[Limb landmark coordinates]
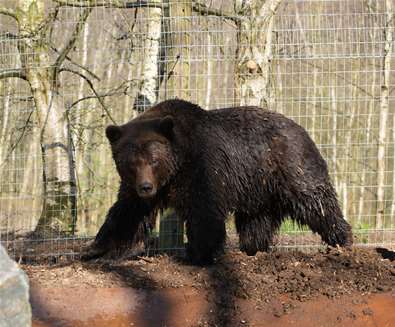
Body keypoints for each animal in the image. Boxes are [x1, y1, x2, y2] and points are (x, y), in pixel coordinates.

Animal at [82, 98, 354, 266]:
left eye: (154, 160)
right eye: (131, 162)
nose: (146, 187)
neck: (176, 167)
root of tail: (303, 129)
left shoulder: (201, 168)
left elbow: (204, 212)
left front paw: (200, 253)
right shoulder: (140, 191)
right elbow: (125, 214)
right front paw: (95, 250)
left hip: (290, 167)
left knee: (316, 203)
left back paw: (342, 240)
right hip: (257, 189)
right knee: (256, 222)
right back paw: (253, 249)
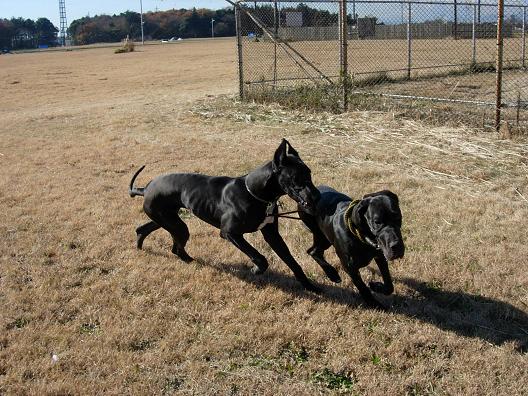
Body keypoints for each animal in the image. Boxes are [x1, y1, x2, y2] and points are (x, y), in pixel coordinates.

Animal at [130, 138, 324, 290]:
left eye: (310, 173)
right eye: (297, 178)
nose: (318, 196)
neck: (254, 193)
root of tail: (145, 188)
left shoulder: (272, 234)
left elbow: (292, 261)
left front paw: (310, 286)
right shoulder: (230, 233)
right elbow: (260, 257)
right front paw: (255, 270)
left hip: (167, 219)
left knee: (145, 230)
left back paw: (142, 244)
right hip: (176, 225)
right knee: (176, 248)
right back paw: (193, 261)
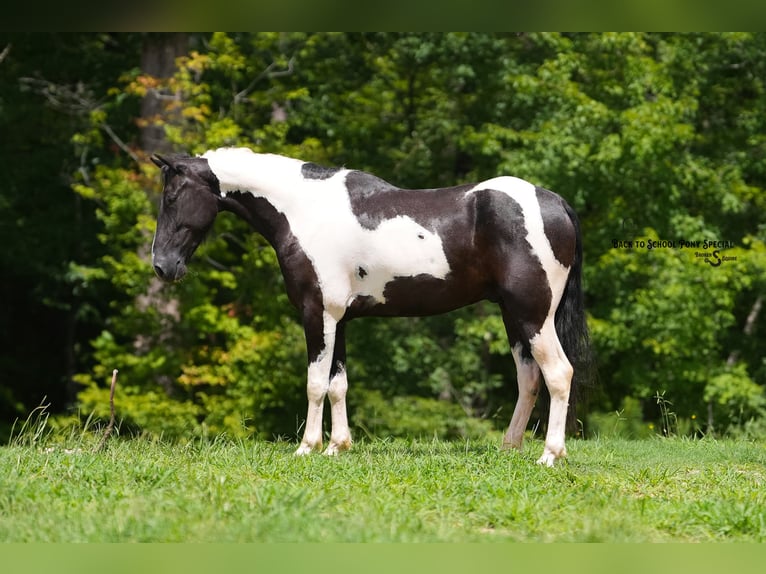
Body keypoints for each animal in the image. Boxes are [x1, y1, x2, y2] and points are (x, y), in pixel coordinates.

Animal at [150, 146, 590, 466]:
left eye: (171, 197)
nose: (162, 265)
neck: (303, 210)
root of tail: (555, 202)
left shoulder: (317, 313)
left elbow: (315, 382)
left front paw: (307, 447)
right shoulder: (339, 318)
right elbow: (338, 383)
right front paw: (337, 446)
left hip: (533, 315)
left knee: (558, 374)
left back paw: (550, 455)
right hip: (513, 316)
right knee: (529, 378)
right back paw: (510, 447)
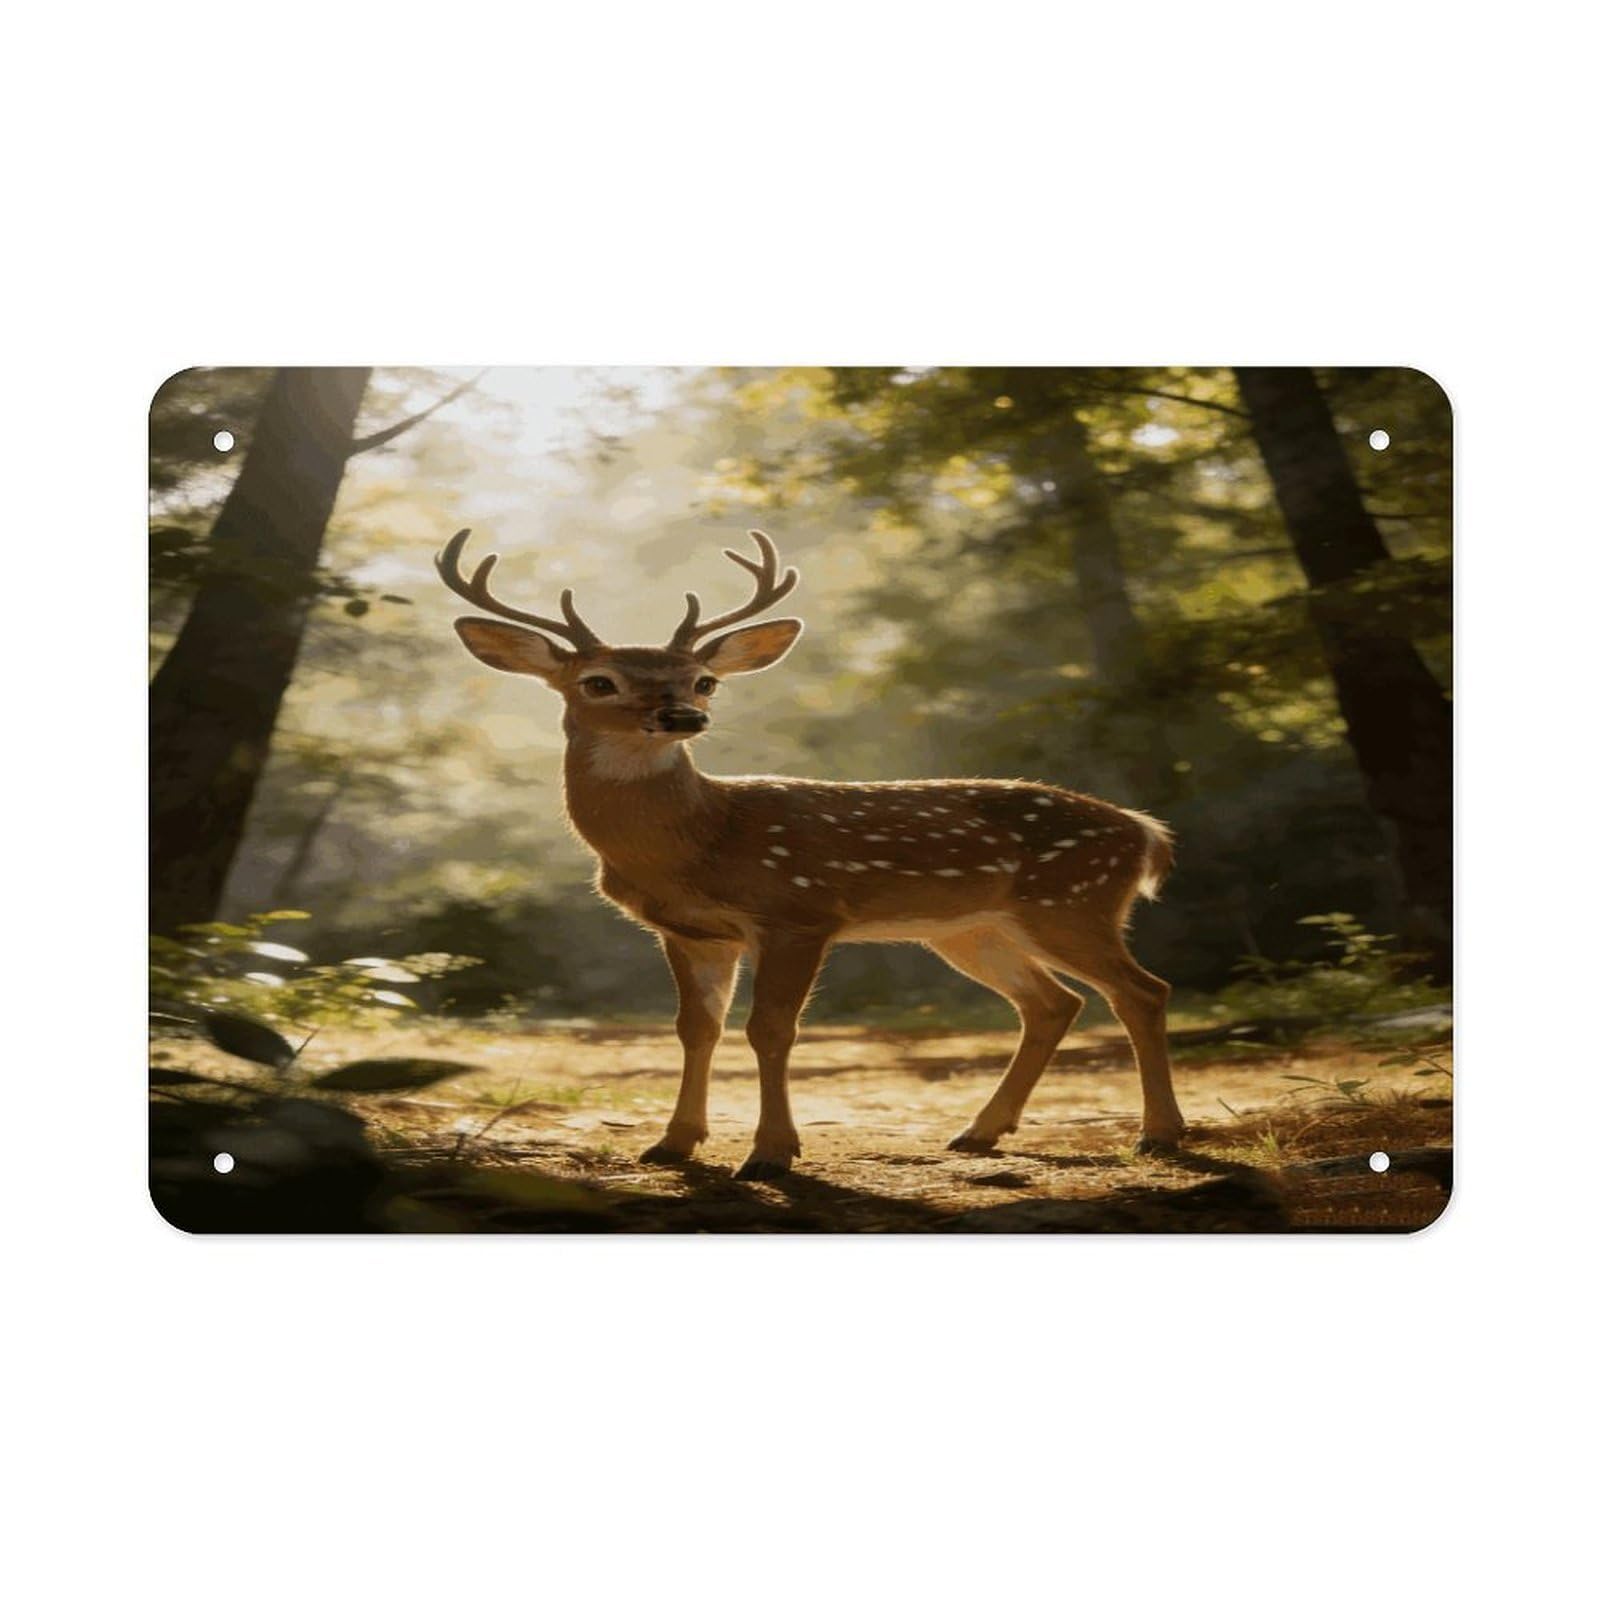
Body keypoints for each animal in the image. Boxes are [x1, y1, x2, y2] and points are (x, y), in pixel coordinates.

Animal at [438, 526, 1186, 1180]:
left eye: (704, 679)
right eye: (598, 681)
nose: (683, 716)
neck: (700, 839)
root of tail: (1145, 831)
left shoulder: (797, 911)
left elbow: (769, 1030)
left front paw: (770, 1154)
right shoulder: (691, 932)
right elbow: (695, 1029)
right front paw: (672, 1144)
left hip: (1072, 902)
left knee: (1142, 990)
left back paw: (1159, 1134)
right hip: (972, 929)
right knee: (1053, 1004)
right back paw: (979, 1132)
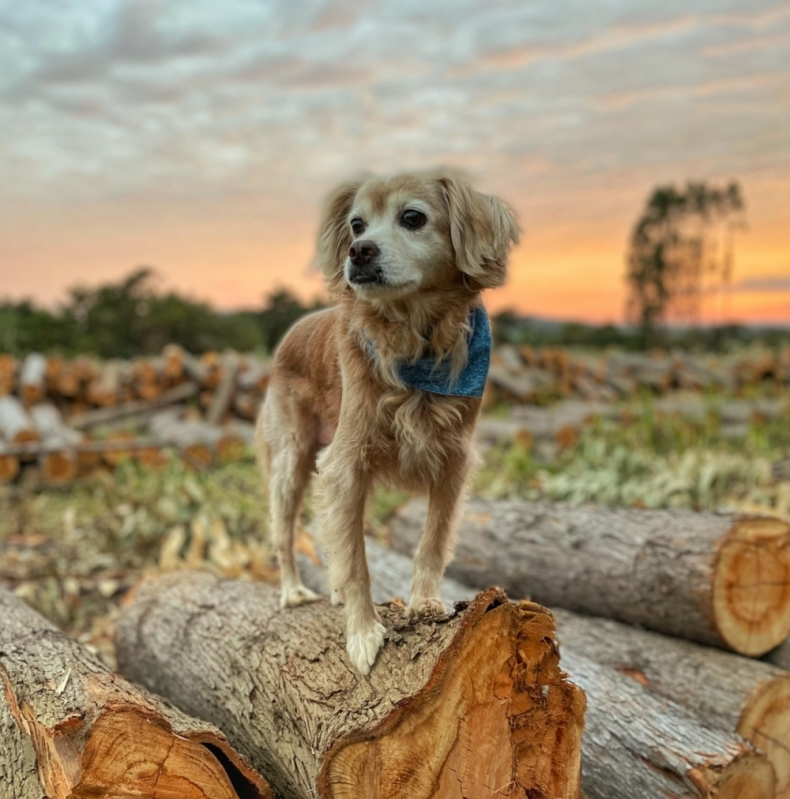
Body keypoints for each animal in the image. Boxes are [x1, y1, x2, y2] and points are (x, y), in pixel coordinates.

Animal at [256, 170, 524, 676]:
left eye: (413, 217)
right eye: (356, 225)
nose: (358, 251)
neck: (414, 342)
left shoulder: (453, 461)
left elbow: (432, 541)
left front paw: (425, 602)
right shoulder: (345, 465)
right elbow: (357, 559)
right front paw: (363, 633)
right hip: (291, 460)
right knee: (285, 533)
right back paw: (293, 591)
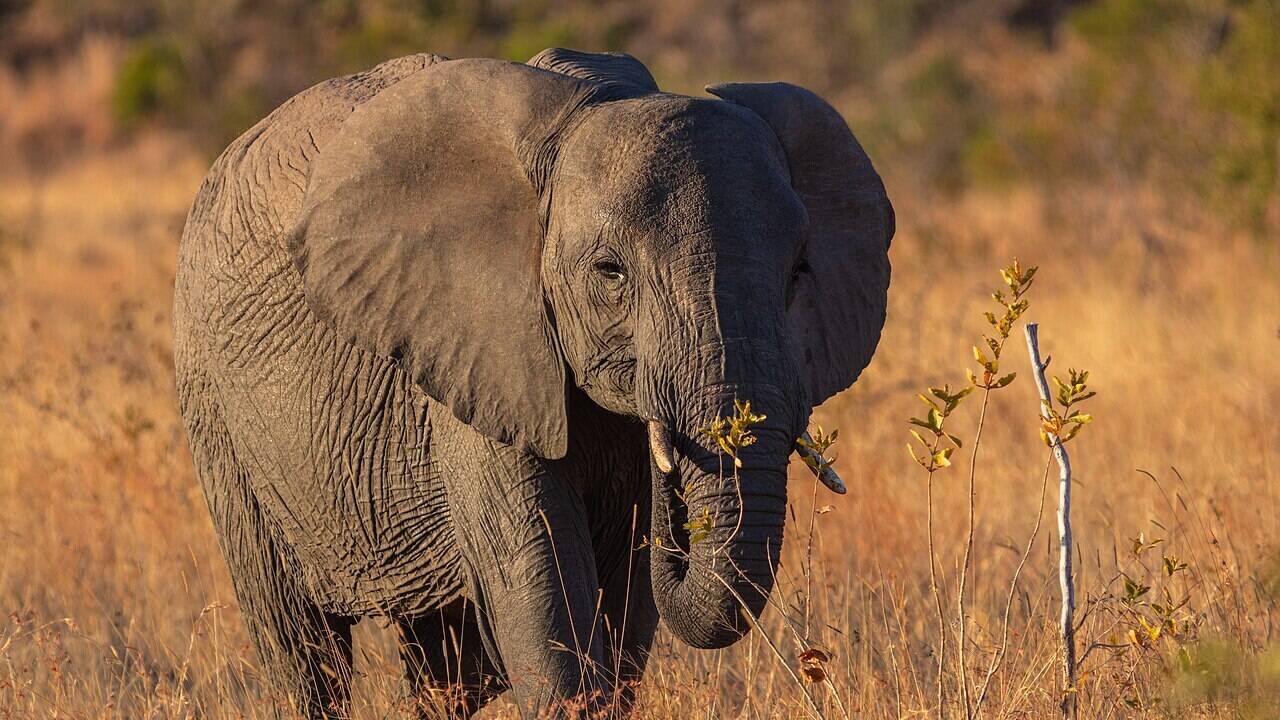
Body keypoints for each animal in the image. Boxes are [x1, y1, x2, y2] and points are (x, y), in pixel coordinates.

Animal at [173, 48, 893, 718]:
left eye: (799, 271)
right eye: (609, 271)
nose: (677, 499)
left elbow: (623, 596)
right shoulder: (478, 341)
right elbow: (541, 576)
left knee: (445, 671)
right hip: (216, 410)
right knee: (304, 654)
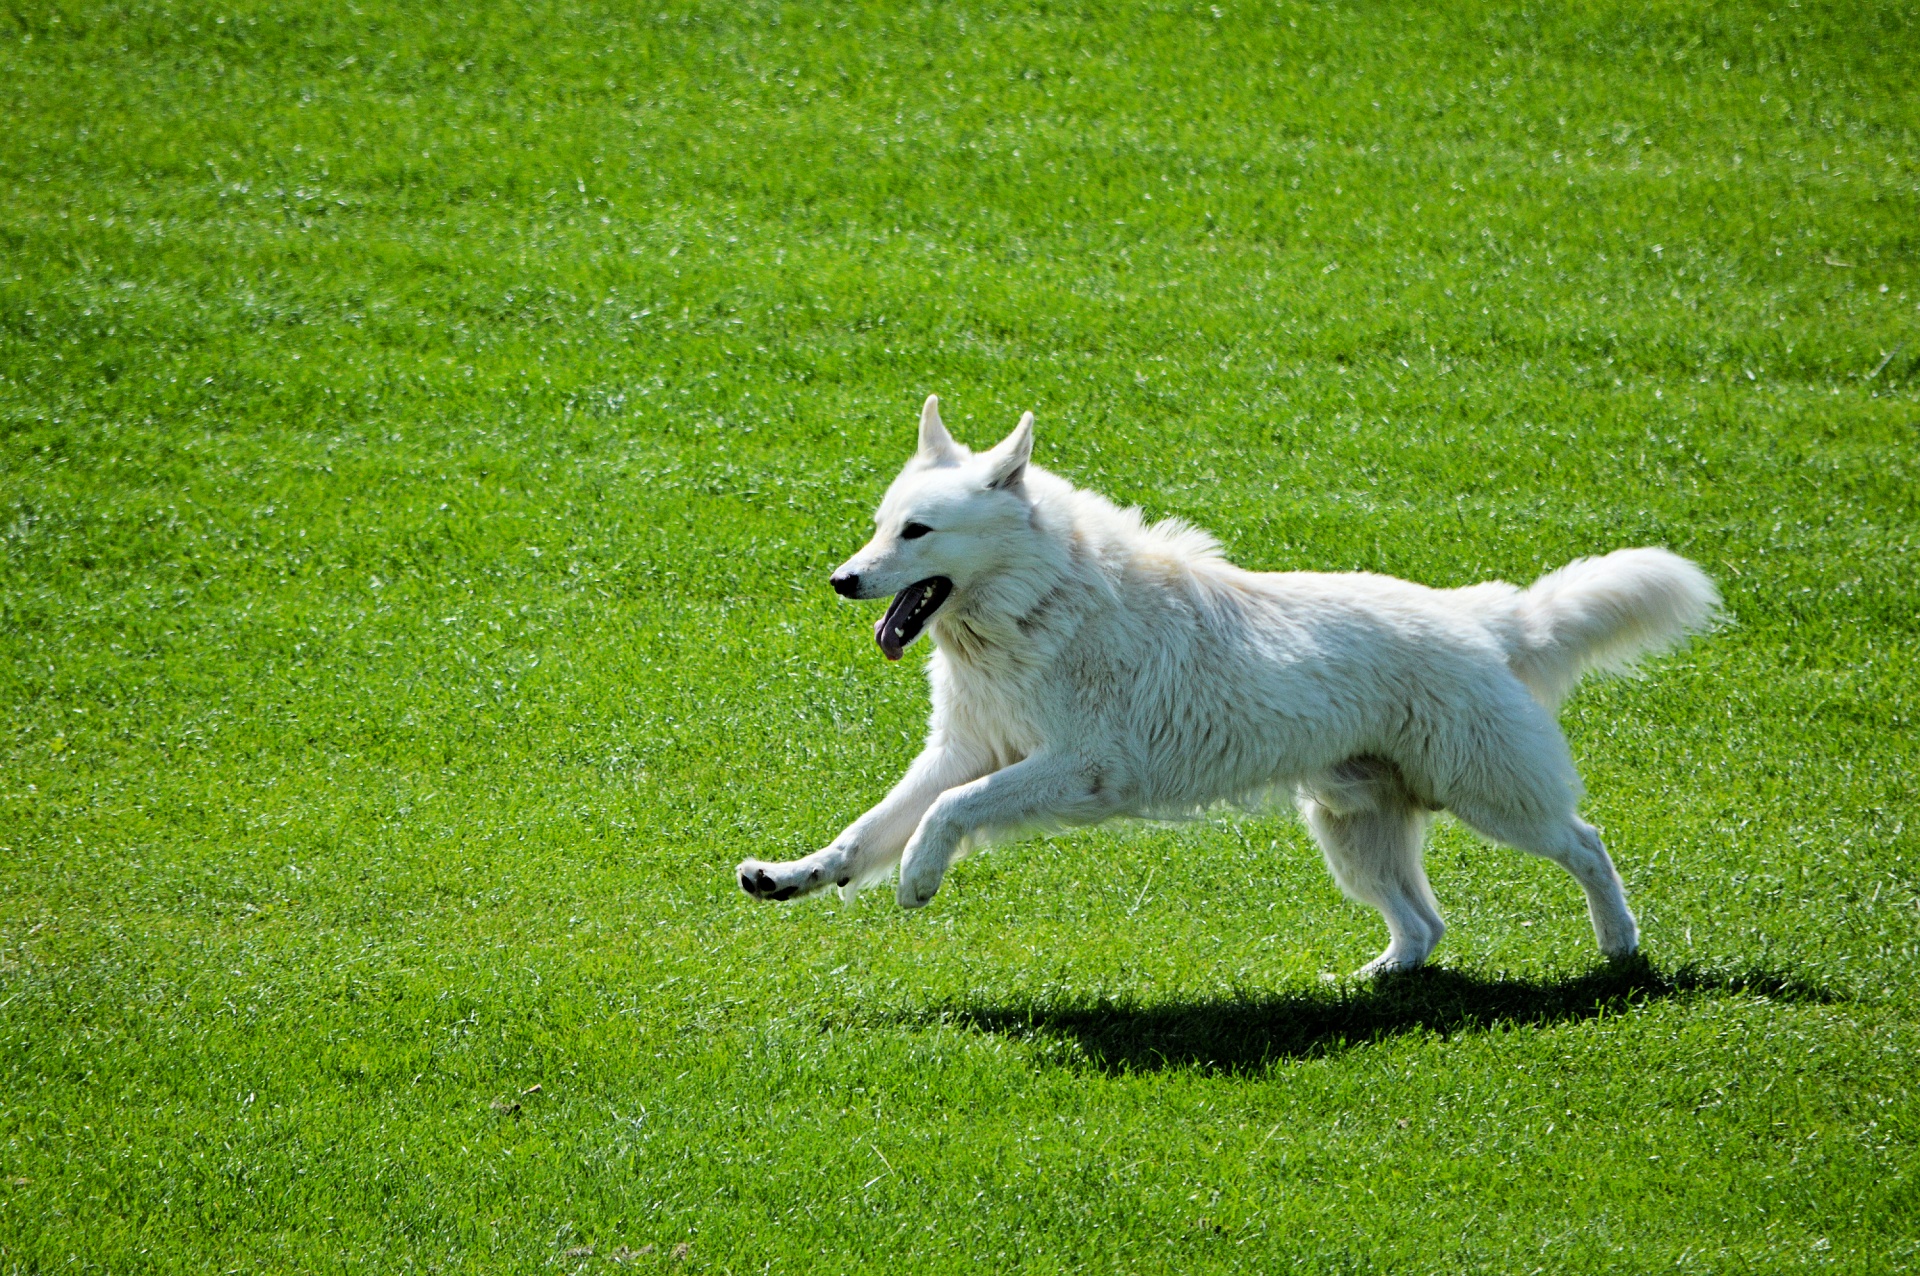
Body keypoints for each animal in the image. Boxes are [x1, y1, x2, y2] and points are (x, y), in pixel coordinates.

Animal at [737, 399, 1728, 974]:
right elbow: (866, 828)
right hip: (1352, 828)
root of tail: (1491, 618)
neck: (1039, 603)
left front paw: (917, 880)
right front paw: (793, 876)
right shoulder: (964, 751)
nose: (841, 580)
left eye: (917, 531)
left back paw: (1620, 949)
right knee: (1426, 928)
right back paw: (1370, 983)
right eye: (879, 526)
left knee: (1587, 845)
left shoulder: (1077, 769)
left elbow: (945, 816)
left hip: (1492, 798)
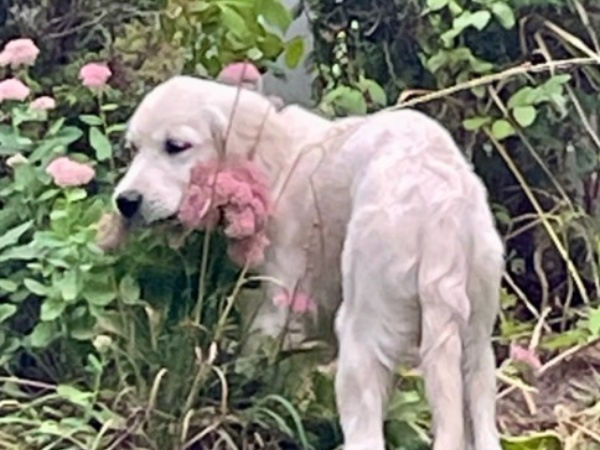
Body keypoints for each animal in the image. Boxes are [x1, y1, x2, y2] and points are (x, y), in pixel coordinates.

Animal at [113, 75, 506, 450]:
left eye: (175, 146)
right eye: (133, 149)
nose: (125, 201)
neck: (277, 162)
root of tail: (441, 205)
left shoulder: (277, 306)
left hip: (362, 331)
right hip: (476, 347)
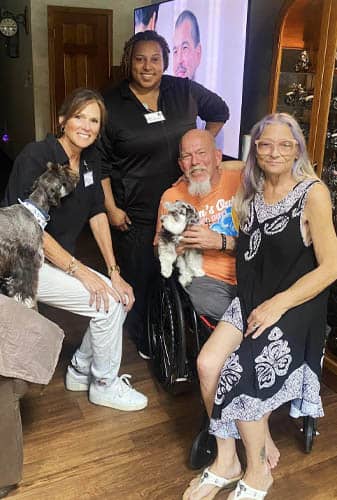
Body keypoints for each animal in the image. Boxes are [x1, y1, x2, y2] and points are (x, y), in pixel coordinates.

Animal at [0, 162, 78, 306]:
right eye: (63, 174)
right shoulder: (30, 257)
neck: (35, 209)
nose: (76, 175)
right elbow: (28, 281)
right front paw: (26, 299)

* **Work required**
Which lines run from the one containing "right hip: (291, 460)" to the end of the data above? Set down those lines exactly, and only those, without any pictures.

* **Written solution**
right hip: (291, 460)
right knee: (285, 533)
right back paw: (293, 591)
Body keypoints for each animal in the image. Boxes are [x1, y1, x2, y2] and points are (x, y), in pixel coordinates.

Animal at [173, 48, 893, 718]:
left eye: (799, 271)
right eye: (609, 271)
nose: (677, 499)
left elbow: (623, 596)
right shoulder: (478, 341)
right elbow: (541, 576)
left knee: (445, 671)
right hip: (216, 410)
right knee: (304, 654)
Body keypoints for each animal in the image. Boxes are [x1, y1, x2, y2] and points are (x, y), in pixel coordinates.

Animal at [737, 399, 1728, 974]:
right elbow: (866, 828)
right hip: (1352, 828)
root of tail: (1491, 618)
neck: (1039, 603)
left front paw: (917, 880)
right front paw: (793, 876)
right shoulder: (964, 751)
nose: (841, 580)
left eye: (917, 531)
left back paw: (1620, 949)
right knee: (1426, 928)
right back paw: (1370, 983)
right eye: (879, 526)
left knee: (1587, 845)
left shoulder: (1077, 769)
left elbow: (945, 816)
left hip: (1492, 798)
Body keypoints for each animal in the image. Boxes are [x1, y1, x2, y2] and points are (x, y), in pixel coordinates.

Animal at [113, 75, 506, 450]:
left eye: (175, 146)
right eye: (133, 149)
nose: (125, 201)
neck: (277, 162)
root of tail: (441, 205)
left shoulder: (277, 306)
left hip: (362, 331)
right hip: (476, 347)
Body keypoints for each animal in the image. Boxes are [x1, y1, x2, y2] and points are (x, y), in pixel coordinates.

Animal at [0, 162, 78, 306]:
right eye: (63, 174)
right shoulder: (30, 257)
neck: (35, 209)
nose: (76, 175)
right elbow: (28, 281)
right front paw: (26, 299)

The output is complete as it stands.